Orwell imagined a system of public surveillance where people do not have privacy in public or in their own homes. In reality what the government is able to do is more sophisticated. In the case of U.S.A. v. Manuel Cuevas Perez circuit judge Wood said “They made the system that George Orwell depicted in his novel, 1984, seem clumsy and avoidable by comparison.” This quote says that the system of surveillance imagined by Orwell pales in comparison to what the government is capable of doing. What Orwell presented in his novel has not only come to pass, but has superseded his expectations. This is thanks to the invention of cell phones, GPS, the internet, and social networks. Although citizens can fight against this type of invasion of privacy they have largely taken it laying down.

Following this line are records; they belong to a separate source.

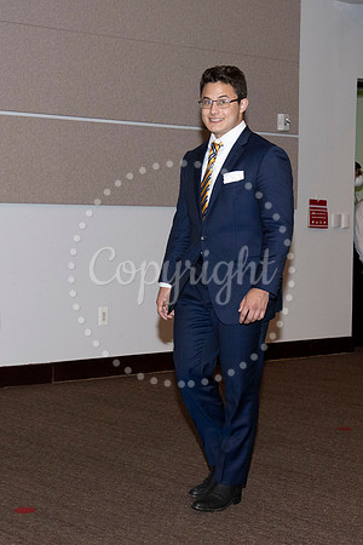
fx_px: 1144
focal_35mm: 76
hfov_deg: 18.0
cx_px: 173
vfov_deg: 26.8
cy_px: 269
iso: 1250
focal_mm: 35
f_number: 5.6
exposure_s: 1/200
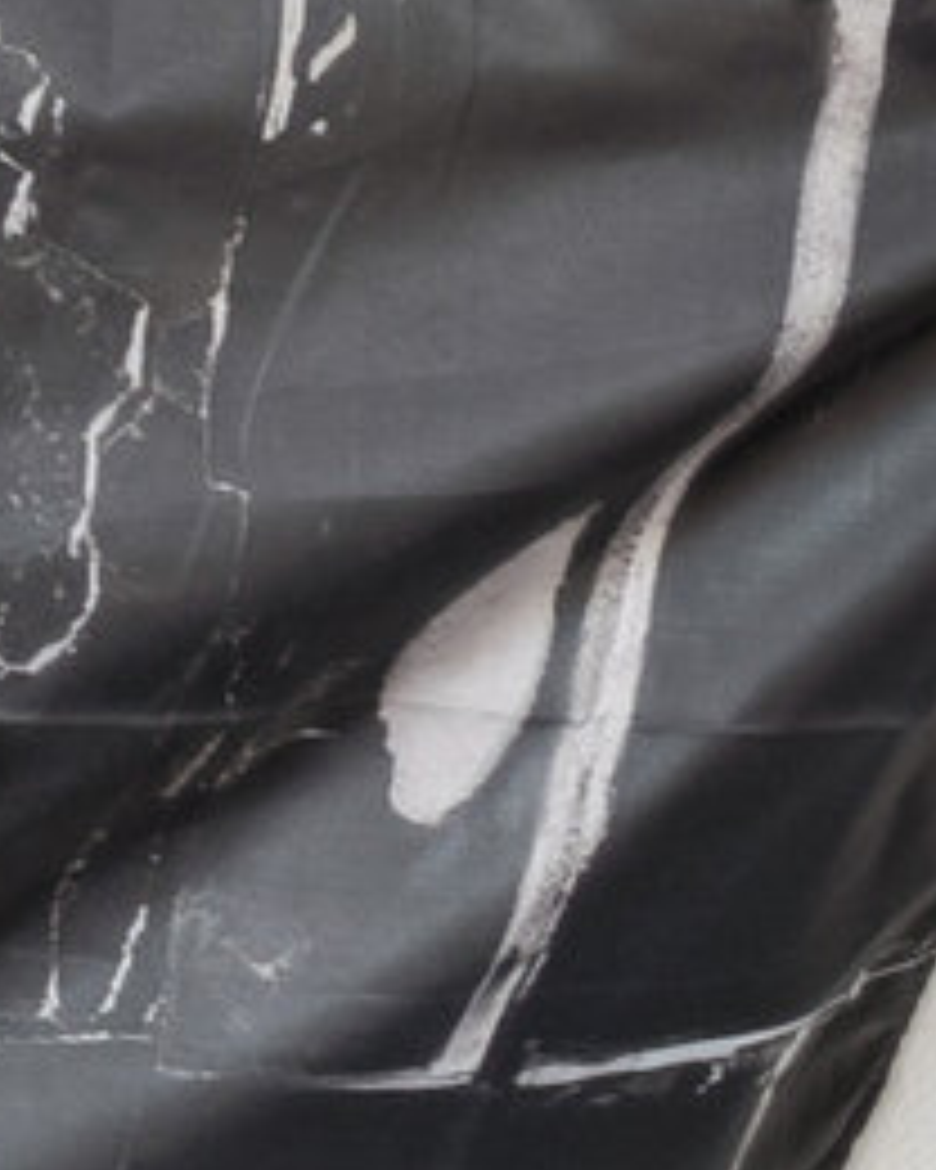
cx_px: 2686
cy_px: 1935
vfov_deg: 9.3
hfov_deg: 7.0
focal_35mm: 200
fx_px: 6940
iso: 200
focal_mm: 18.5
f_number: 8
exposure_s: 1/13
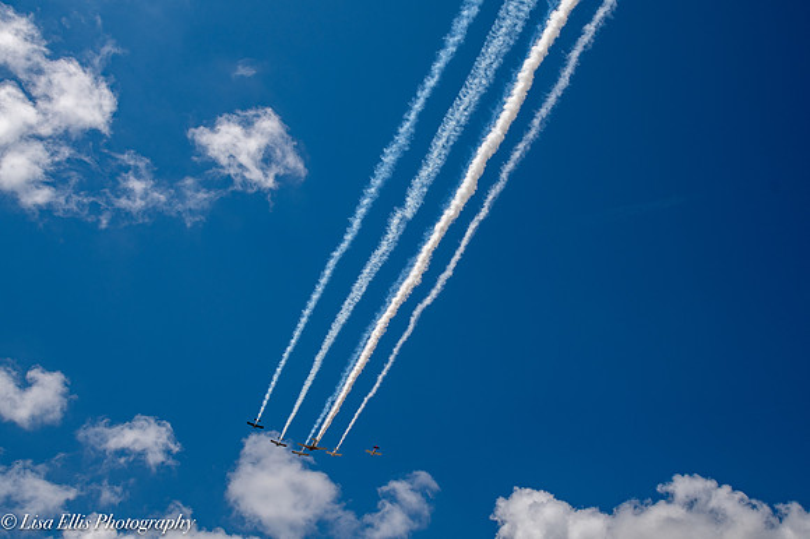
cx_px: 405
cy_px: 270
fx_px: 944
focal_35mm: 42
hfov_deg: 46.4
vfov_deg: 31.9
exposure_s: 1/2000
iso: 100
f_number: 6.3
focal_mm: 35
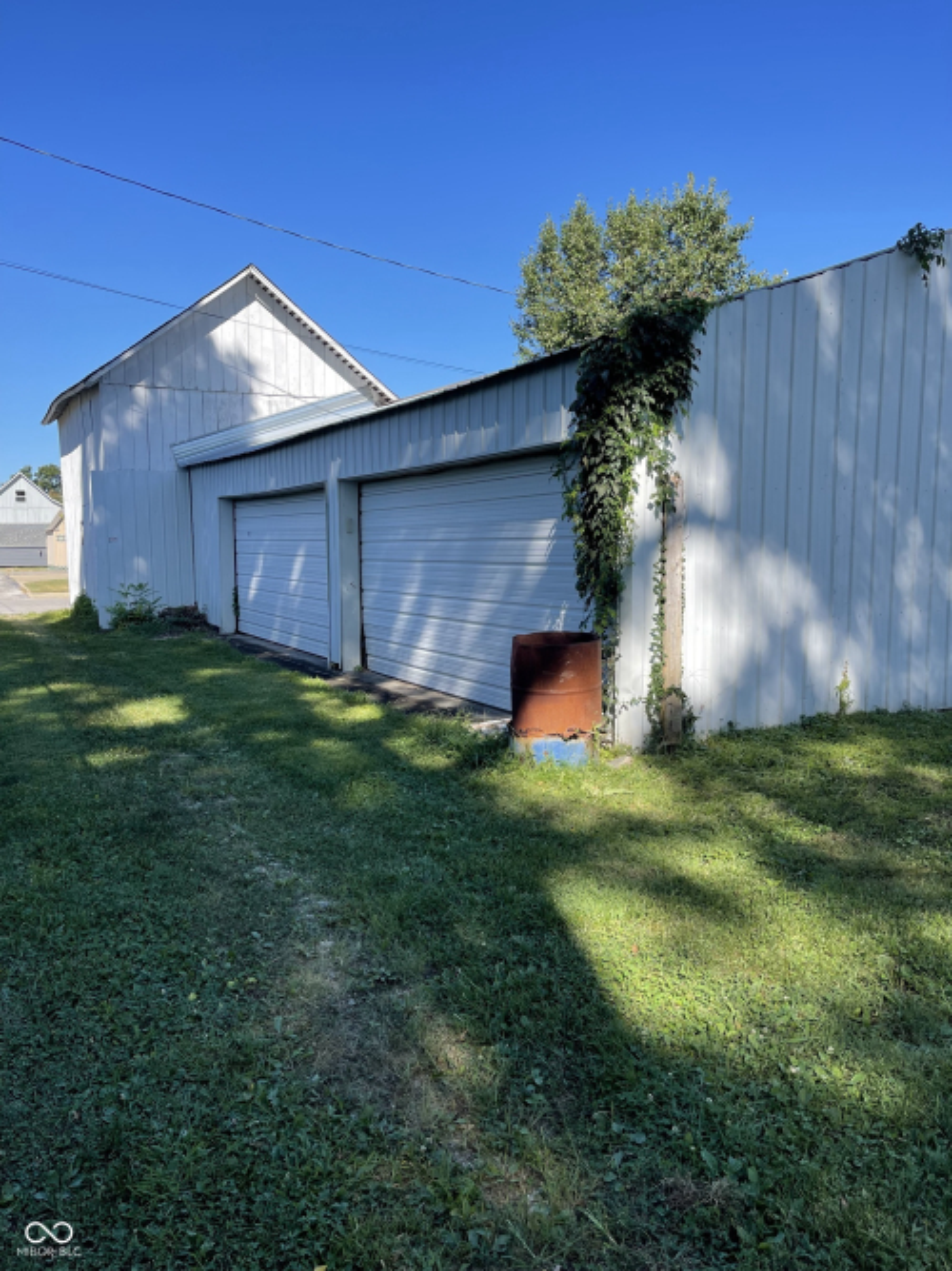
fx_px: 917
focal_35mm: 25
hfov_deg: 54.9
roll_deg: +0.6
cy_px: 636
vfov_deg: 69.4
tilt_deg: -5.5
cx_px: 476
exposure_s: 1/1493
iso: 32
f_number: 1.6
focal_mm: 5.1
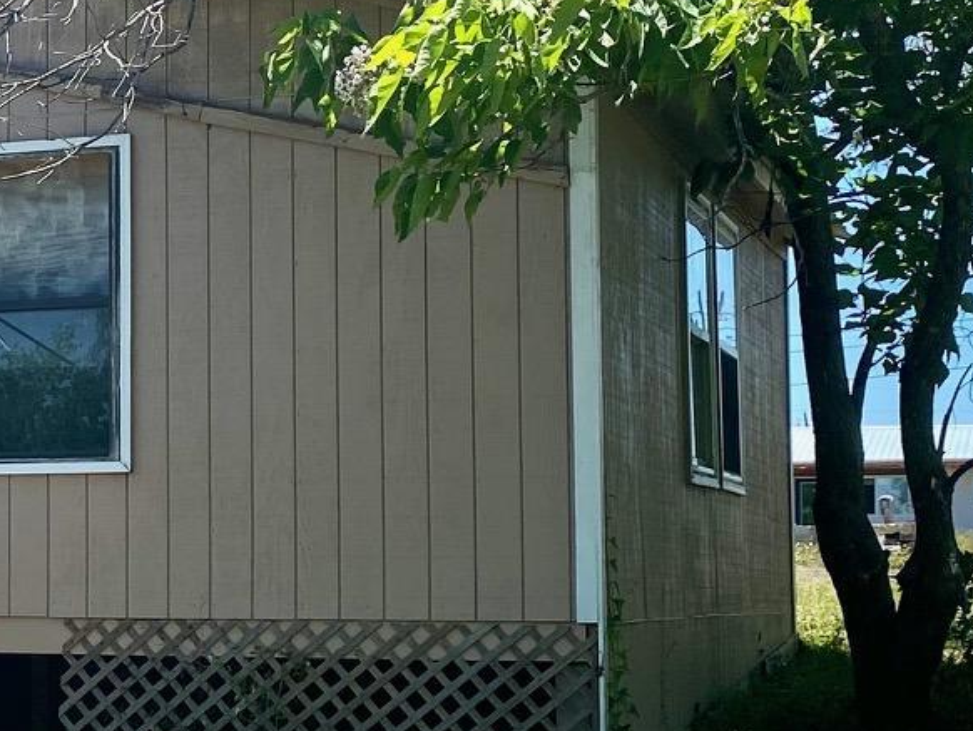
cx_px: -142
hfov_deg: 20.6
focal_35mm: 90
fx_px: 2531
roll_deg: -0.2
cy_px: 490
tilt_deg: +4.0
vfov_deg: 16.4
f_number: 1.8
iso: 32
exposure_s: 1/2146
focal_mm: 4.25
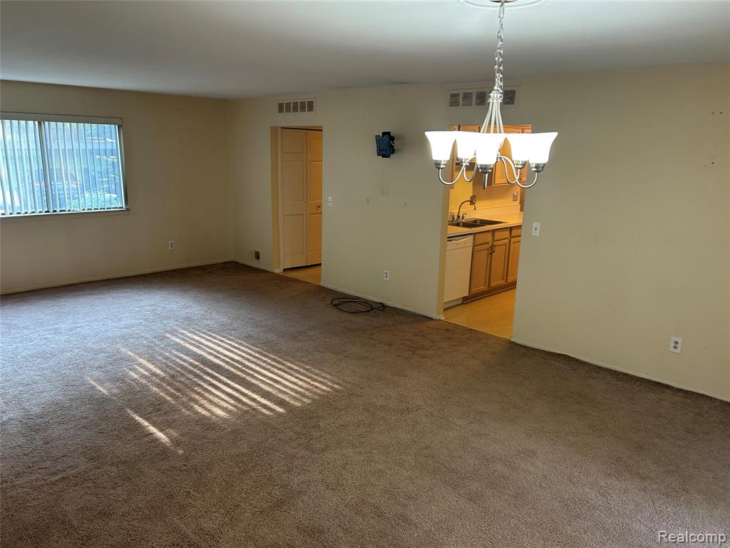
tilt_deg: -10.7
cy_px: 274
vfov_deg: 53.1
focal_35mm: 26
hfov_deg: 67.3
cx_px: 365
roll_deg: -1.3
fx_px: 548
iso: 100
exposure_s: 1/60
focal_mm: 5.7
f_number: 1.5
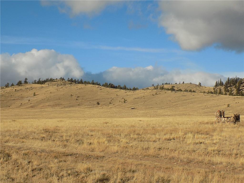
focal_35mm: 78
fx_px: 550
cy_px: 92
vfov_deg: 18.9
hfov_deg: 25.0
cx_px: 122
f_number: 4.3
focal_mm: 13.9
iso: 80
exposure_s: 1/800
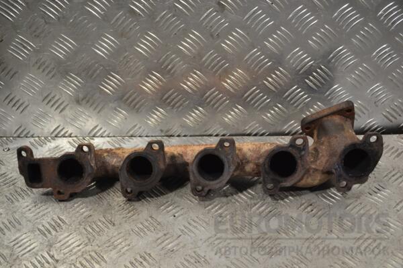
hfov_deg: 41.1
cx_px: 202
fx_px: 537
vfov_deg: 28.1
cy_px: 134
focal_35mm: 48
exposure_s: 1/100
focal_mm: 32
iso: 400
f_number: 5
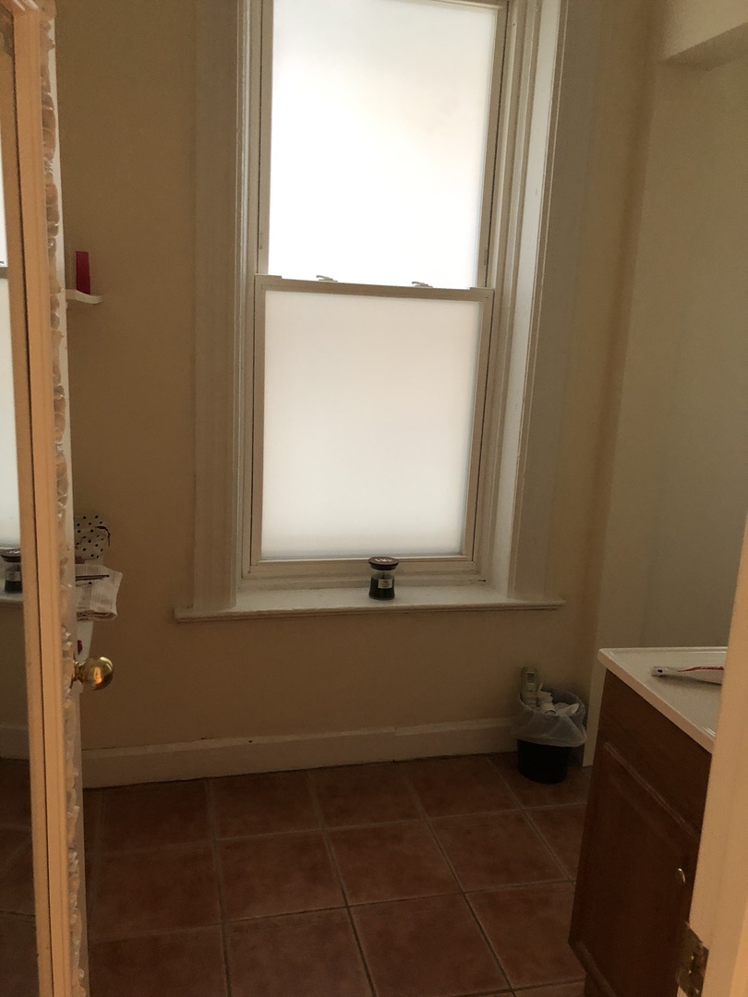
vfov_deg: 63.4
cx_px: 374
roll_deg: -4.2
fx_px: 807
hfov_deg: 49.7
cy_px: 498
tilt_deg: -8.5
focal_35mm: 28
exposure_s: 1/13
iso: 100
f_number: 1.8
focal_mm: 4
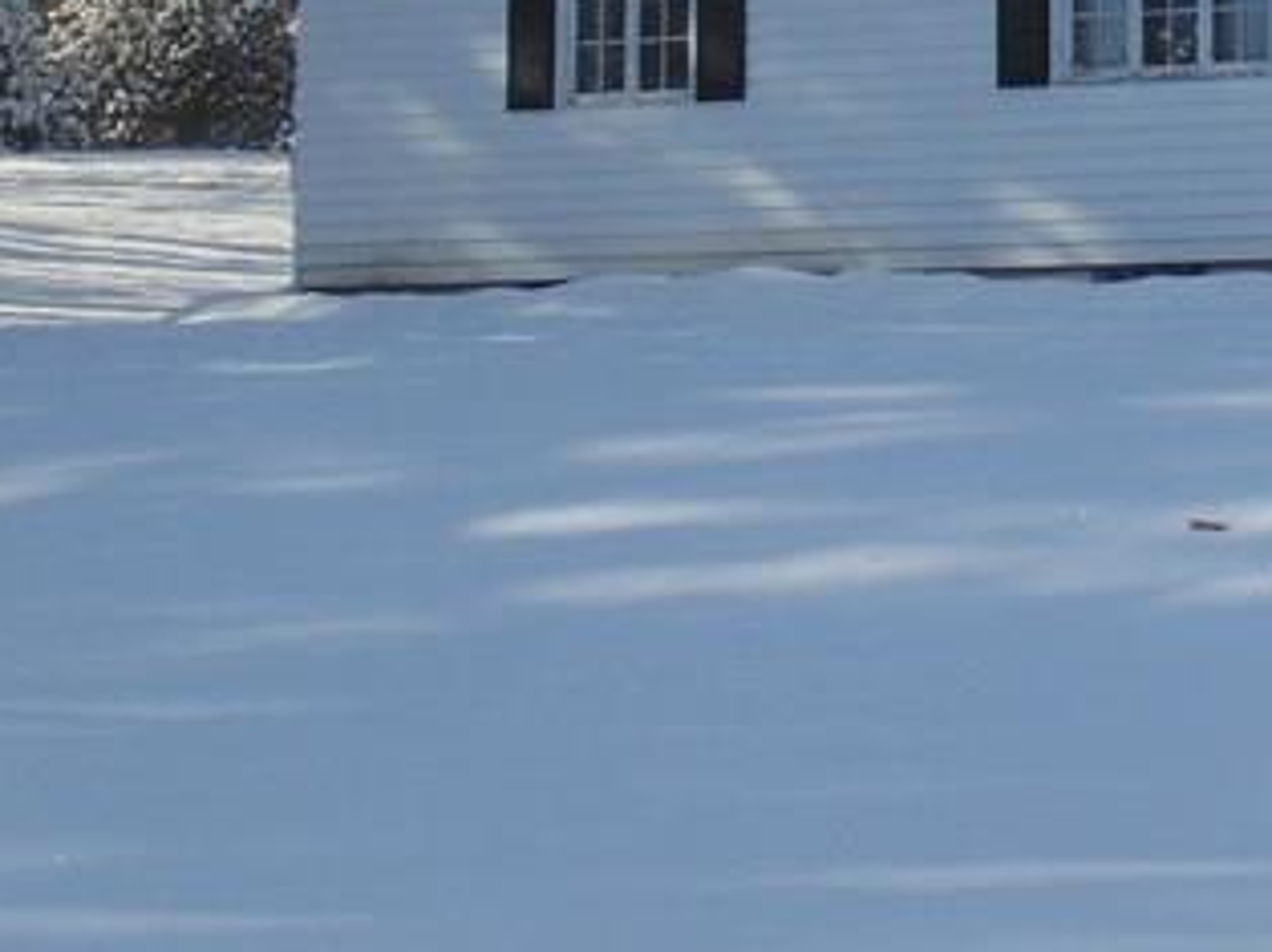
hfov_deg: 11.0
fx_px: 6352
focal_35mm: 173
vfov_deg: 8.5
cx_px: 1863
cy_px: -53
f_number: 3.9
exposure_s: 1/640
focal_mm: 9.5
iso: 80
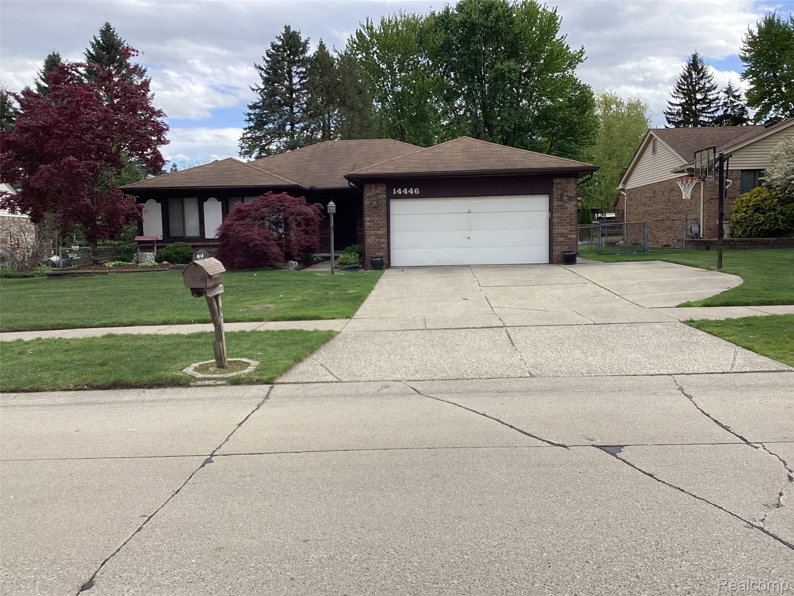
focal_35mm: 31
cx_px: 397
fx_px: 711
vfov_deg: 45.4
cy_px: 298
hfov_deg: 58.4
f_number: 2.4
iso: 25
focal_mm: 3.3
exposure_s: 1/715
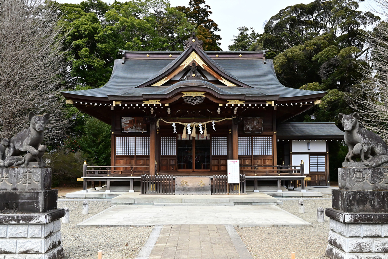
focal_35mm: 35
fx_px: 377
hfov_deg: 54.4
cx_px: 194
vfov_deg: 37.9
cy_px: 130
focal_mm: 35
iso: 4000
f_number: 4
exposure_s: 1/8000
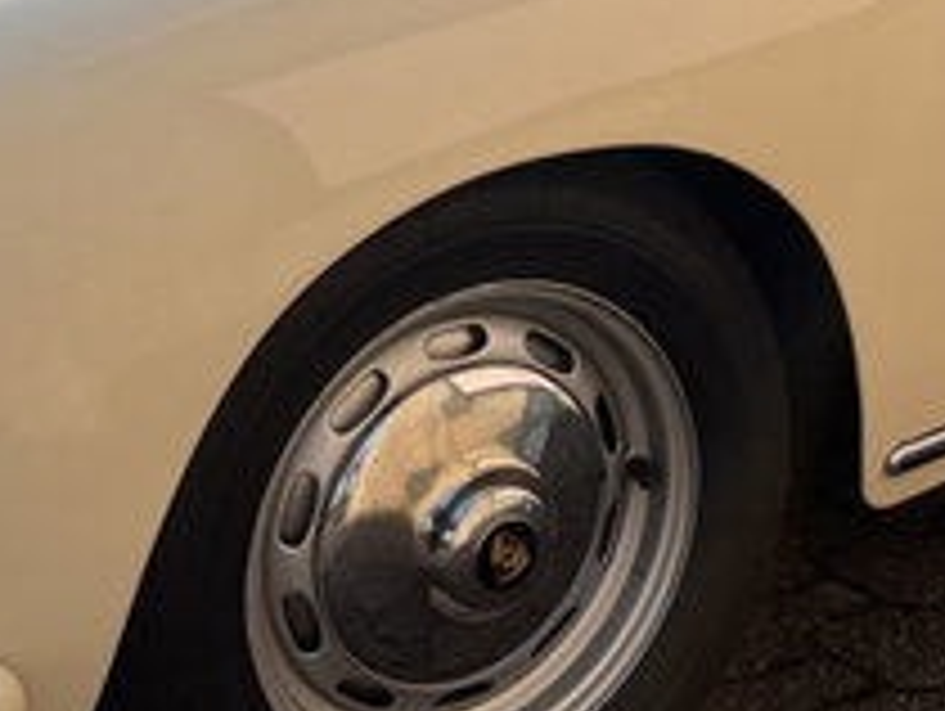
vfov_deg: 15.0
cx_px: 490
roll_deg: -0.4
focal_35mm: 95
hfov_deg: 20.6
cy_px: -180
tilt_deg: -10.3
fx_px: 2596
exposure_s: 1/1536
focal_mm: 5.1
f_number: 1.6
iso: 50
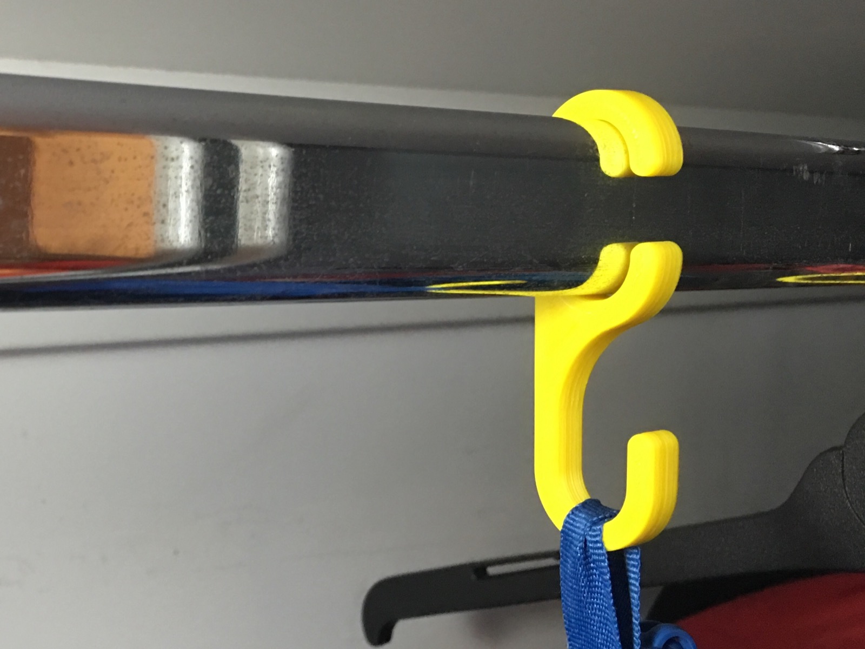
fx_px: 725
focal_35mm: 29
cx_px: 432
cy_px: 324
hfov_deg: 61.7
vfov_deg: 48.2
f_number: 2.2
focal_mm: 4.15
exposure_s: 1/17
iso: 100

George Orwell predicted that people will give up their personal freedoms, and right to privacy out of fear. He was correct with this assumption. In the article “The Patriot Act: Security Tool or Big Brother 2011” Luis Flores states “... those who believe that act “goes too far and poses a threat to civil liberties” has decreased from 39 percent in 2004 to 34 percent February 2011. This could be an indication of the populous accepting certain perceived realities of the modern age and, perhaps reluctantly, adapting to them by giving up liberties”. After 9/11 the U.S. passed the “Patriot Act”. At the time, people in the U.S. thought this was necessary and justified to keep national security. This was largely accepted out of fear and because the events of 9/11 were still fresh in Americans minds. In the novel people accept telescreens in their homes because they fear not only foreign dangers, but also Big Brother, and each other. People Oceania distrust each other and that is what the party wants.
In 1984 Orwell envisioned a world where people did not trust or think much of each other. This has not come to pass. While torturing Winston, O'Brien says “No one dares trust a wife or a child or a friend... there will be no loyalty except, for loyalty for the party. There will no love, except the love for Big Brother.” Unlike what Orwell thought, people still generally value, trust, and care for each other. People have not been dehumanized and made to love or worship a figurehead more than others, like in the novel. People still value the family, they still love. The Party does not want this. They will go as far as to try to abolish primal human instinct and act.
Orwell thought that to have complete control governments would try to control one of the most primal acts humans do. Sex. Although religion has tried to control humans sexual instinct governments as a whole have not. Winston explains how the party has tried to suppress the sexual act “Sexual intercourse was to be looked at as a slightly disgusting minor operation... Junior Anti-Sex League which advocated celibacy for both sexes”. The U.S. government has stayed out of people's bedrooms. Although abstinence is taught in sexual education classes, safe sex is also taught. The government has not tried to abolish sex, but try to encourage safe sex with programs like Planned Parenthood.
Although George Orwell correctly foresaw government's spying on their citizens and the citizens accepting their governments watching and tracking them of fear for their own safety, people have still held onto their humanity. People have not been turned into desensitized beings that only care about themselves or worship some larger than life figurehead. People are still human.